De l’obligation de conseil de l’architecte et du bureau d’études
La Cour de cassation adopte une position sévère en optant pour une obligation de conseil étendue du maître d’œuvre et du bureau d’études.
Même en l’absence d’informations pourtant connues du maître d’ouvrage, la responsabilité de l’architecte et du bureau d’études a ainsi été retenue.
Cass. 3e civ., 2 juin 2016, no 15-16981, PB
Pèse sur l’architecte une obligation de renseignement et de conseil qui résulte « de la loi, des usages et de l’équité »1.
Il résulte de la jurisprudence, abondante en la matière, que le devoir de conseil du maître d’œuvre est étendu.
Dans cet arrêt récent, la Cour de cassation a retenu, dans le cadre de la construction d’un hall d’exposition, la responsabilité de l’architecte chargé de la maîtrise d’œuvre de conception et du bureau d’études qui s’était vu confier une mission d’études techniques et de direction des travaux, les condamnant chacun pour moitié à l’indemnisation du maître d’ouvrage.

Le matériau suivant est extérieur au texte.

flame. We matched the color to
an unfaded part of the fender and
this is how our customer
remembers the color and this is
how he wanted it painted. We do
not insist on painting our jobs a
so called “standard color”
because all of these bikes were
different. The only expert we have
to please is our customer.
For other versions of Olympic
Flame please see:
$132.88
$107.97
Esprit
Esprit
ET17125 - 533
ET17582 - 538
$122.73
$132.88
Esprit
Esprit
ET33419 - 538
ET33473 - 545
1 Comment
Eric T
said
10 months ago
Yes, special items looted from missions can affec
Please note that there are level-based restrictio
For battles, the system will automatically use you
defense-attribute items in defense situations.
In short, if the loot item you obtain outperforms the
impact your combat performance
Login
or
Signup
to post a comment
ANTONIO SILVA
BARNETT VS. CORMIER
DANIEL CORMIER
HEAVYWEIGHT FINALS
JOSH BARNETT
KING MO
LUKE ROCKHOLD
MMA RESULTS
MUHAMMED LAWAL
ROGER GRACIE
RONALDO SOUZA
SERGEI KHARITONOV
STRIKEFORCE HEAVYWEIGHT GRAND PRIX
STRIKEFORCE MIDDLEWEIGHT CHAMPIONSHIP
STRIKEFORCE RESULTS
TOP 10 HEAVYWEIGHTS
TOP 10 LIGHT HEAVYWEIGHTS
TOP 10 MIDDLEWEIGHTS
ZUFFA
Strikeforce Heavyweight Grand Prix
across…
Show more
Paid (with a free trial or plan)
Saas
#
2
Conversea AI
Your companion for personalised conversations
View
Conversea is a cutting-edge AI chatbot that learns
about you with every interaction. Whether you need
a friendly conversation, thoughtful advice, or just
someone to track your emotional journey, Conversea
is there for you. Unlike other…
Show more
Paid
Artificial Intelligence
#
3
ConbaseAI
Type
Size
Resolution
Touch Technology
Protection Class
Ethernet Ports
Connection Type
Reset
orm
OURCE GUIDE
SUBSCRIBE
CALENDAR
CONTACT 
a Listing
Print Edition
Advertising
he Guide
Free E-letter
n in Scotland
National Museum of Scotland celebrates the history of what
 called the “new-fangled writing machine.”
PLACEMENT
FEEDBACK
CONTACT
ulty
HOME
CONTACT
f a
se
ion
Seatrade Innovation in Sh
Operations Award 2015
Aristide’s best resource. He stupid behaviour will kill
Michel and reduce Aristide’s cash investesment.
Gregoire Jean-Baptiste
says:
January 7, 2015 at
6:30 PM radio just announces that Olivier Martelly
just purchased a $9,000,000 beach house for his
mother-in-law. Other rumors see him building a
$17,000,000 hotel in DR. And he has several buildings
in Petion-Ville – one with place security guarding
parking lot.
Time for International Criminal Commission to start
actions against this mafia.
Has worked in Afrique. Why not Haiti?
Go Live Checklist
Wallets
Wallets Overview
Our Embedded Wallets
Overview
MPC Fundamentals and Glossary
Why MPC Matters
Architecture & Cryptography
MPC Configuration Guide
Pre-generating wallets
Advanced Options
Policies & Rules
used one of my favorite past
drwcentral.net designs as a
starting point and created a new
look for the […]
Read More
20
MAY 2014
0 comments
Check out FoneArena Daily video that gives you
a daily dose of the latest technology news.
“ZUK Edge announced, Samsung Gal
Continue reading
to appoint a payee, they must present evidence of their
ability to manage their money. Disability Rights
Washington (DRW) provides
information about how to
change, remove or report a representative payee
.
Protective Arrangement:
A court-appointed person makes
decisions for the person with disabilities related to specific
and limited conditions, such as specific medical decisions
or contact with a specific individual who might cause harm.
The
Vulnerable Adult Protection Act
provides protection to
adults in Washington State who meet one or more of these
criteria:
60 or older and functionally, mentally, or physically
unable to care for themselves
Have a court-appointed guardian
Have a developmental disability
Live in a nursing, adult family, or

Deux ans après la réception – avec réserves – le maître d’ouvrage déclare deux sinistres auprès de son assureur dommages ouvrage : l’un concernant l’insuffisance de résistance des dalles en bois recouvrant les caniveaux sur lesquels circulent des engins de levage et le second relatif à la résistance de la dalle bétonnée dudit hall.
L’assureur dommages ouvrage dénie sa garantie au motif d’une utilisation non conforme du hall d’exposition aux pièces écrites du marché.
Outre l’assureur dommages ouvrage, le maître d’ouvrage assigne l’architecte et le bureau d’études ainsi que leurs assureurs respectifs.
La cour d’appel condamne l’architecte et le bureau d’études – et leurs assureurs – in solidum au paiement de dommages et intérêts, au motif d’un manquement à leur obligation de conseil. Il leur est reproché de n’avoir pas donné au maître d’ouvrage des conseils adaptés portant notamment sur la circulation d’engins à l’intérieur du hall et le déplacement de charges lourdes alors même que le maître d’ouvrage ne les en avait pas informés.
Ils forment un pourvoi alléguant que l’obligation de conseil du maître d’œuvre ne portait pas sur des faits connus ou devant l’être par son cocontractant alors qu’en l’espèce, le maître d’ouvrage, professionnel de locaux destinés à l’évènementiel, n’avait pas informé le maître d’œuvre de la nécessité de réaliser un ouvrage devant supporter la circulation de charges roulantes lourdes.
Rejetant tout manquement à son obligation de conseil, l’architecte considérait qu’il n’avait en tout état de cause pas à supporter une part de responsabilité – et donc des condamnations – dès lors que le bureau d’études était en charge de la conception des sols.
La Cour de cassation rejette le pourvoi au motif que l’architecte et le bureau d’études auraient dû se préoccuper du mode d’exploitation de l’ouvrage et de la « question des charges roulantes » compte tenu notamment de la surface importante du hall d’exposition. Elle confirme en conséquence le manquement de l’architecte et du bureau d’études à leur obligation de conseil.
Concernant l’exonération de responsabilité invoquée par l’architecte, la Cour de cassation relève la faute de celui-ci qui n’avait pas informé le bureau d’études sur l’utilisation concrète du bâtiment à édifier, ce qui aurait notamment permis la rédaction d’un CCTP mieux adapté.
Édictant un « devoir de collaboration » de l’architecte et du bureau d’études, elle conclut à leur condamnation pour moitié, compte tenu de leurs fautes respectives.
La responsabilité de l’architecte avait d’ores et déjà été retenue du fait d’un manquement à l’obligation de se renseigner sur la finalité des travaux2.
La solution retenue en l’espèce par la Cour de cassation est sévère à double titre.
D’une part, le maître d’ouvrage, pourtant professionnel pour les locaux destinés à l’évènementiel, n’avait pas informé l’architecte et le bureau d’études de la circulation et du déplacement d’engins lourds.
D’autre part, alors que le bureau d’études était spécifiquement en charge de la conception des sols et que sa part de responsabilité aurait pu légitimement être plus importante, la condamnation par moitié entre l’architecte et le bureau d’études apparaît comme une solution de « facilité » adoptée par la Cour de cassation.